New spaces and places dominate. On the Queen’s Birthday, with partner Perth Zoo, Simon Pericich and Thea Costantino’s cardboard caravan (first seen at PICA’s Hatched 2002) will be placed amongst the card-crunching orangutans, high up on their new architect-designed enclosure. “There is an element of awe-inspiring fantasy here,” says Canning.
He is particularly excited about Artrage’s partnership with Pride. Together they will co-produce a range of events, including a one-day forum, Beyond Border Panic, with activist artist Deborah Kelly. She will also work will 10 local artists to develop new work for projection during the Pride parade.
While Canning is keen to ensure that Artrage 2002 is identified as new and different, he is aware that the tried and true processes of inclusion must continue.
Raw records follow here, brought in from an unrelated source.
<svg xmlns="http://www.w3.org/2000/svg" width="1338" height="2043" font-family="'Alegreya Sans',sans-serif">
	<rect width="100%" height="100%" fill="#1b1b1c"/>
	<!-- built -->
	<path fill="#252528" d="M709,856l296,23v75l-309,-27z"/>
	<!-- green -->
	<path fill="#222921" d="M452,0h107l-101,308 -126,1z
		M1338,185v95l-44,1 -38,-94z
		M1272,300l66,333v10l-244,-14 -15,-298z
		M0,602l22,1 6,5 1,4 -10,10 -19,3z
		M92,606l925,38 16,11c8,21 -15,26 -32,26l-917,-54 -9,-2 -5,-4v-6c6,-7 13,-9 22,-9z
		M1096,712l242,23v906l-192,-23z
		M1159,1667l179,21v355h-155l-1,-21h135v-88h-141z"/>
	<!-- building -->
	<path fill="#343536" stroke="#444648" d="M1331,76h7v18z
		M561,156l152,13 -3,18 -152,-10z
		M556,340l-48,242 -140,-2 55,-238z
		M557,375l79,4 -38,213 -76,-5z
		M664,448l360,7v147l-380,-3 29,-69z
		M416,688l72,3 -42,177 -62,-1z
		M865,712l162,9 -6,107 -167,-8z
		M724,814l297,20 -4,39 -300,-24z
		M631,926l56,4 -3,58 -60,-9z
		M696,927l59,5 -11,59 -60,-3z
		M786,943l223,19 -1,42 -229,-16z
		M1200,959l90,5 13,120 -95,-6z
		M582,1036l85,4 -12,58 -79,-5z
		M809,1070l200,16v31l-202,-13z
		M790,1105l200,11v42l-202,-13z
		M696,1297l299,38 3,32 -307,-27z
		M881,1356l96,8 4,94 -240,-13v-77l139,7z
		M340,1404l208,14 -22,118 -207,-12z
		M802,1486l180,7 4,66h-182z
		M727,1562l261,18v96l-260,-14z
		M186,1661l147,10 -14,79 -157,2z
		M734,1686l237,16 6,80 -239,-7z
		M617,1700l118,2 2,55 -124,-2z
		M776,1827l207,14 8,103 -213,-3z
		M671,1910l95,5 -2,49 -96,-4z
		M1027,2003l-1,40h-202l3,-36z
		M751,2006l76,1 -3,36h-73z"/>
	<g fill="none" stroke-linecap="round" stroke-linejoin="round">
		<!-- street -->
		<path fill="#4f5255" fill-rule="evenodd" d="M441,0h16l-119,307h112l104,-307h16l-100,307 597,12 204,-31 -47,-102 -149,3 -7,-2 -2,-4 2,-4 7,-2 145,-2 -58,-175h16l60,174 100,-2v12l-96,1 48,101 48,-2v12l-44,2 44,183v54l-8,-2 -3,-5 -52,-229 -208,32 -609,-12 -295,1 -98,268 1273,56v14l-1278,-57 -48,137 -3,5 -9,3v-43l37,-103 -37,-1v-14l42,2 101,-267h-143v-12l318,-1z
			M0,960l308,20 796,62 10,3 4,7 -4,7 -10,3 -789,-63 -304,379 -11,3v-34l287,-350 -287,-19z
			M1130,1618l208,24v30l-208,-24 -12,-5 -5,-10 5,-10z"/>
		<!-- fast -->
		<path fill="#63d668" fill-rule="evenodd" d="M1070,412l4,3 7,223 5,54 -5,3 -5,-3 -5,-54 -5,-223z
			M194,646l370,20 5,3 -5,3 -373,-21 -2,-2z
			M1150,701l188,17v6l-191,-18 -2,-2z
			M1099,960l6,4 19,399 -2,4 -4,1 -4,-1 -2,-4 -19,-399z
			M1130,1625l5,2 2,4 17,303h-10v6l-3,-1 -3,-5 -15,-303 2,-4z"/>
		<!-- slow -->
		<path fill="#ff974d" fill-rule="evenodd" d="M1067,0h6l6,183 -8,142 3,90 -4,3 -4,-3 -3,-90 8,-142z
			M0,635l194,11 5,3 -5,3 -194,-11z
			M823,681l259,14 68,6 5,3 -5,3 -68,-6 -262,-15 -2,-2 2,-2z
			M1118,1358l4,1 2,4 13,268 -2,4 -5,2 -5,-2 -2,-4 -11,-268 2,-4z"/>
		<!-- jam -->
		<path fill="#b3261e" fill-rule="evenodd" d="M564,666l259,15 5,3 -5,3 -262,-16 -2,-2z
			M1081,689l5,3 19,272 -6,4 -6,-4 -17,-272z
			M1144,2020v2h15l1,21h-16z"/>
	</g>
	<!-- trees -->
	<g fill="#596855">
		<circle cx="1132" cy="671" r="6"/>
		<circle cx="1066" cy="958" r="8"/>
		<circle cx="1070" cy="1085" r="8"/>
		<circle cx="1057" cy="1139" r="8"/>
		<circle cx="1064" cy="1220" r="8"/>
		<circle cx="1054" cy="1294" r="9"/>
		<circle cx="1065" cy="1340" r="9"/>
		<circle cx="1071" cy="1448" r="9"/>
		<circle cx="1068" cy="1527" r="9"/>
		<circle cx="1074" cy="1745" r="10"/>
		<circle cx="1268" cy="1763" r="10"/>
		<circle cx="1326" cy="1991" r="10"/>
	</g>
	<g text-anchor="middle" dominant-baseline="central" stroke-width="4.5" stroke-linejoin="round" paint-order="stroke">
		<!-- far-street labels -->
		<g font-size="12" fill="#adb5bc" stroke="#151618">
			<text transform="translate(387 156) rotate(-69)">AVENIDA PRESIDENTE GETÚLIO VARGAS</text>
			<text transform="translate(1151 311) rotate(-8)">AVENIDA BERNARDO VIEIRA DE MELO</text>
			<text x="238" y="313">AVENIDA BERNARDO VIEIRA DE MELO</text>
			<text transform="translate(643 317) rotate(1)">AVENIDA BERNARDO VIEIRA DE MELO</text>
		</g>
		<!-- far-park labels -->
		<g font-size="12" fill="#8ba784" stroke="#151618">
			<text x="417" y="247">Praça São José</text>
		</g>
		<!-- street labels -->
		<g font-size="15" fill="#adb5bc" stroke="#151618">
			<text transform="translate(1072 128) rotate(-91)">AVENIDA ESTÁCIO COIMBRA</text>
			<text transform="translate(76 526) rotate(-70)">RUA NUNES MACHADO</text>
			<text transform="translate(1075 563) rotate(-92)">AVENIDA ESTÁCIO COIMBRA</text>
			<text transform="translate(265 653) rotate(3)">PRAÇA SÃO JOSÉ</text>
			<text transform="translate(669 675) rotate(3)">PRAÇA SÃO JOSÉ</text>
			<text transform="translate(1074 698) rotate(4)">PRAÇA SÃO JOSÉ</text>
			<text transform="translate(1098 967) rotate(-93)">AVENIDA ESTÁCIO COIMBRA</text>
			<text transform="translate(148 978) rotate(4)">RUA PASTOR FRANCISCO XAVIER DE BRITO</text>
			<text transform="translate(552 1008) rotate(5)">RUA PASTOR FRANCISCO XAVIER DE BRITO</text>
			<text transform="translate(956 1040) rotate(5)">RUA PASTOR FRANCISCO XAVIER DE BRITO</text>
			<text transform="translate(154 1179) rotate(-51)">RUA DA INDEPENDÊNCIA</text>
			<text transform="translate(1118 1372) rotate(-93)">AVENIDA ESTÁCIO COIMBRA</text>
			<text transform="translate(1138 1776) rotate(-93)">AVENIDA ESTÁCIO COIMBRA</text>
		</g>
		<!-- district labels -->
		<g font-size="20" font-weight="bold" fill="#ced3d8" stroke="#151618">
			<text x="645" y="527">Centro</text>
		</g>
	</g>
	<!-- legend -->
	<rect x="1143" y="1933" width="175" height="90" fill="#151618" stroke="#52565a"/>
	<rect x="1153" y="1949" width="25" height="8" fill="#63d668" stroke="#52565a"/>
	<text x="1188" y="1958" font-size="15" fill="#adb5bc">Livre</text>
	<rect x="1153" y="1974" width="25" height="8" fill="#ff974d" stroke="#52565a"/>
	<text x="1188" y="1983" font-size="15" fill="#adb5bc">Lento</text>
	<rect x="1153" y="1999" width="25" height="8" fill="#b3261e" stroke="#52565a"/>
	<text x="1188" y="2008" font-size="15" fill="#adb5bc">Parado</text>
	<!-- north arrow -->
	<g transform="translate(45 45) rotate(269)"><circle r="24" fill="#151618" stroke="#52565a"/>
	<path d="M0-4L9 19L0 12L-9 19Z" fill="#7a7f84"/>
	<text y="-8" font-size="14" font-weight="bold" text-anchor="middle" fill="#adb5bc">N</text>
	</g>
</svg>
This year hopeful artists put forward proposals, as they have done for years. But don’t be surprised to see visitors from planets other than Perth mixing with the locals. “One of the ways to support local work”, says Canning, “is to bring people in, but always to give local people access and methods of engaging with those people.” So while Artrage 2002 will bring national and international artists such as Space Invader (France), Deborah Kelly (NSW) and electronic artists Funkstorung (Germany) to Perth, funding for these events is coming from sources outside those committed to the core support of local artists. “From the outset,” says Canning, “we have tried to look at ways to extend Artrage’s activities, and build on the notion that festivals are a time when the arts find ways to renew themselves in unexpected spaces.”
And don’t expect Artrage to disappear when the 3 weeks is over. Marcus Canning hopes that the festival can use that time to grow and feed local work, through seeding events and bringing mentors on board.
It is an energetic, imaginative and above all, achievable vision that is being articulated by a new director—everyone is looking forward to Artrage, and you can’t do better than that.